The 67-year-old heavy metal hero from Stoke-on-Trent also suffers from diabetes, and a tour including a stop at Wolverhampton Civic Hall, has had to be cancelled at the last minute.
It is a huge blow for the band, who have just released their 21st studio album, Aftershock, and were being lined up for big festival dates next year in addition to an exhausting four-month tour.
“We have made the decision because I am not quite ready to hit the road yet, and am working my way back to full fitness and rude health,” said Lemmy,
“Don’t worry, I’m not about to start promoting veganism and alcohol-free beverages, but it is fair to say that I personally have been reconfiguring areas of my life to make sure I can come back fitter and stronger than ever.

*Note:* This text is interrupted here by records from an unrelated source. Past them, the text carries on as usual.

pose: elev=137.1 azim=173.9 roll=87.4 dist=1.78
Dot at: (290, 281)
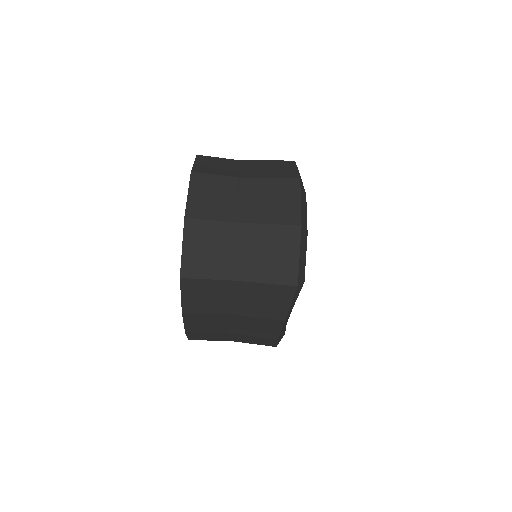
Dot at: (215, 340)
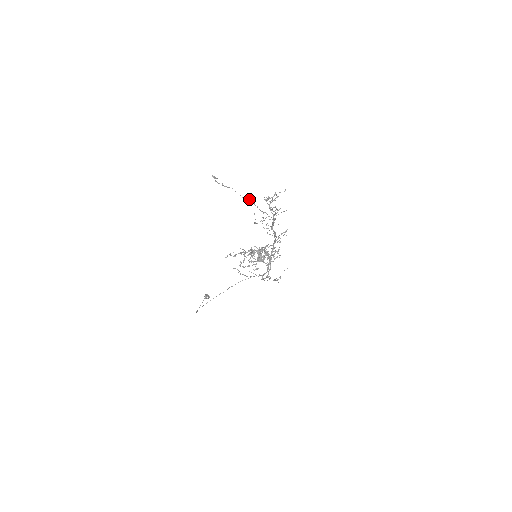
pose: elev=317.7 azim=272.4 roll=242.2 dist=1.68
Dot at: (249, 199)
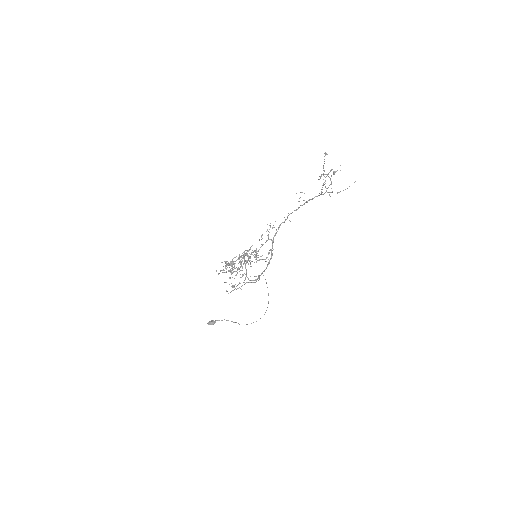
Dot at: (328, 174)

“It disappointed me tremendously to have to say I wasn’t quite ready to hit the road yet, but not nearly as much as it would’ve disappointed me to go out, play some average shows and watch my health give way long before the tour was over!
“When people come to see a Motörhead tour, they expect a Motörhead show, and that is exactly what you will get as soon as I am fit and ready to rumble.”
Guitarist Phil Campbell revealed that Lemmy’s notorious tough guy image made it hard for him to accept help when he fell ill.
“Lemmy’s continuing health problems have given us no option but to postpone the European tour which was due to start this month,” he said.
“He had a pacemaker fitted earlier in the year because he’d been suffering from irregular heartbeats, and then his diabetes started playing him up.
“The good news is that his ticker’s fine now and he’s made sufficient changes to his lifestyle and diet in order to combat the diabetes.
“It’s just that he felt he wasn’t 100 per cent ready to go back on the road just yet.
“As a result we put the dates back to enable him to build himself back up to full fitness.”
He added that while most fans had come to regard the gravel-throated singer as an unstoppable, hell-raising war horse destined to rock on for ever, he had very different view of the vicar’s son otherwise known as Ian Fraser Kilmister.
“Look, none of us are getting any younger, so Lemmy’s condition didn’t exactly come as a massive shock,” said Campbell, 52. “But the older we get, the more we tend to be there for one another and back each other up.
“The main problem is that he’s displayed such a hard persona all his life that it makes it difficult for him to let people in. He’s like the John Wayne of rock – always wanting to soldier on and handle things on his own, you know?”
Tickets for Motorhead’s November 19 show at the Civic Hall will remain valid once dates are rescheduled in the new year.